#### [Work to complete]
Every picture is to be removed, and all the data is to be copied exactly.

#### [Supplied information]
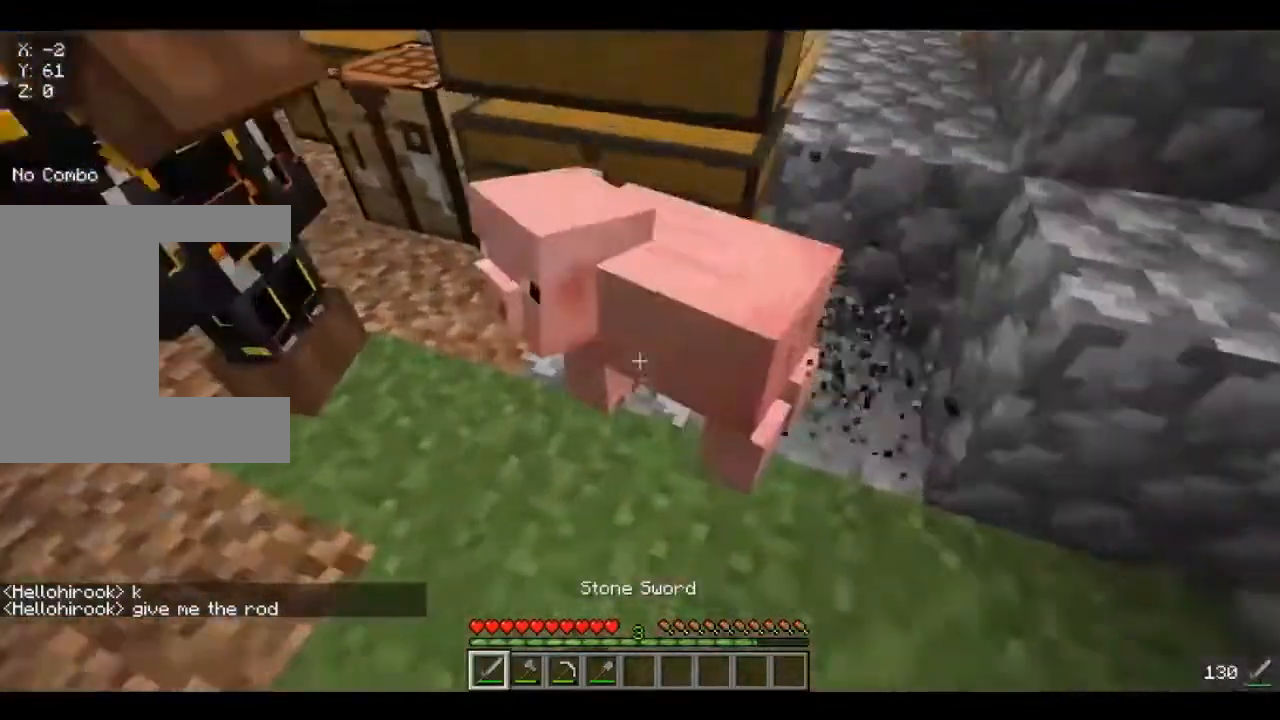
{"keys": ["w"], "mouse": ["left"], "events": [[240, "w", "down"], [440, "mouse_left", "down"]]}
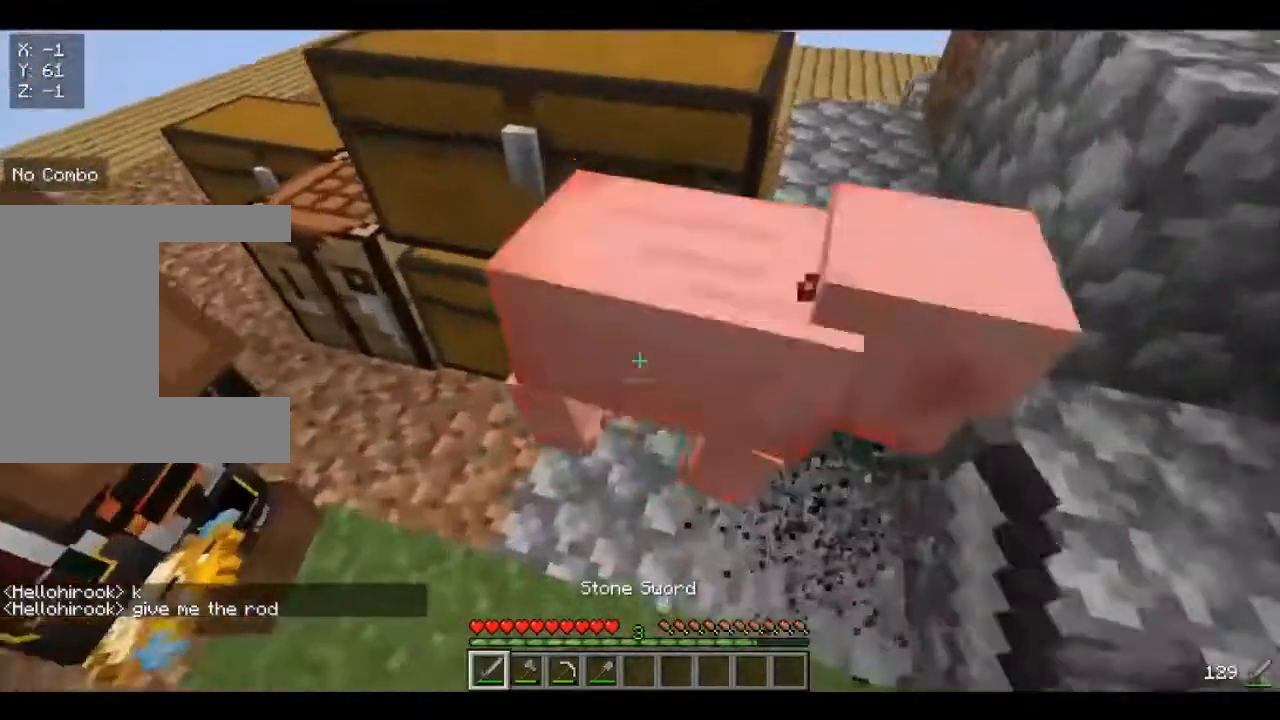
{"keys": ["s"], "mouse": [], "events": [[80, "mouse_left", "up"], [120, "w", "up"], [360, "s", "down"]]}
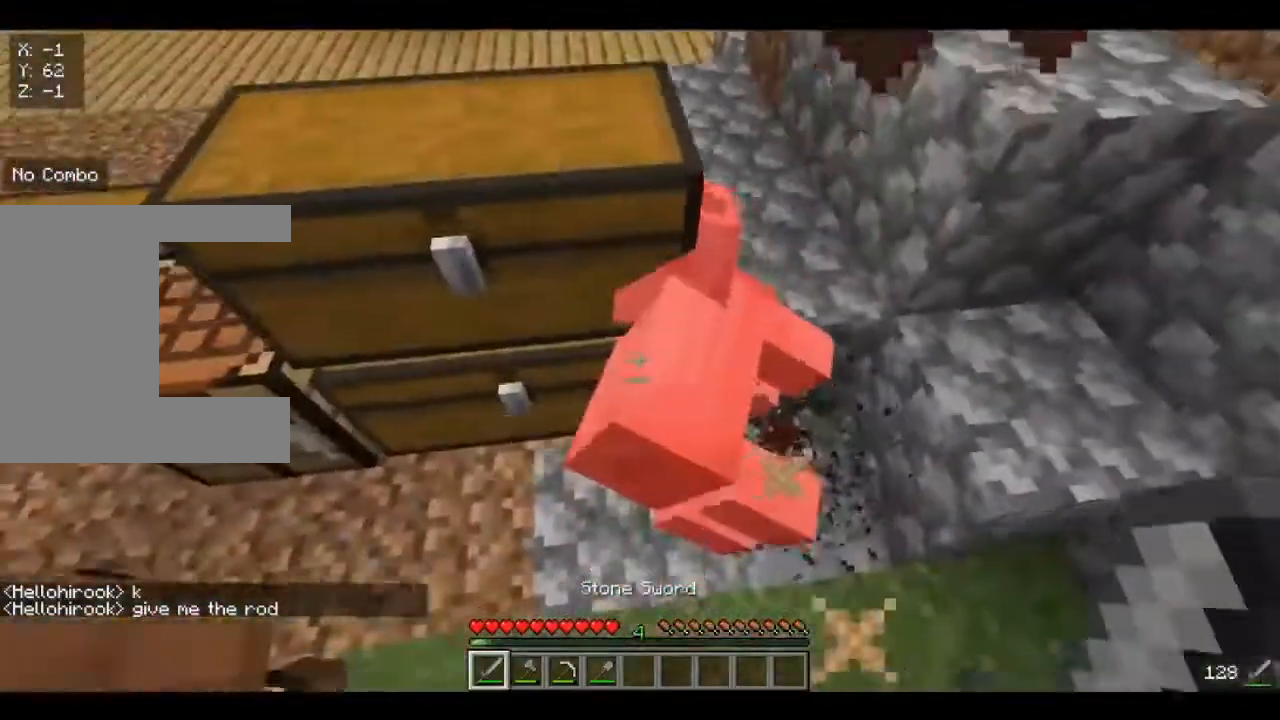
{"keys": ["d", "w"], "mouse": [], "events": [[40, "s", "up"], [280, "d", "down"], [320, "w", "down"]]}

#### [Task output]
{"keys": ["w"], "mouse": ["left"], "events": [[240, "w", "down"], [440, "mouse_left", "down"]]}
{"keys": ["s"], "mouse": [], "events": [[80, "mouse_left", "up"], [120, "w", "up"], [360, "s", "down"]]}
{"keys": ["d", "w"], "mouse": [], "events": [[40, "s", "up"], [280, "d", "down"], [320, "w", "down"]]}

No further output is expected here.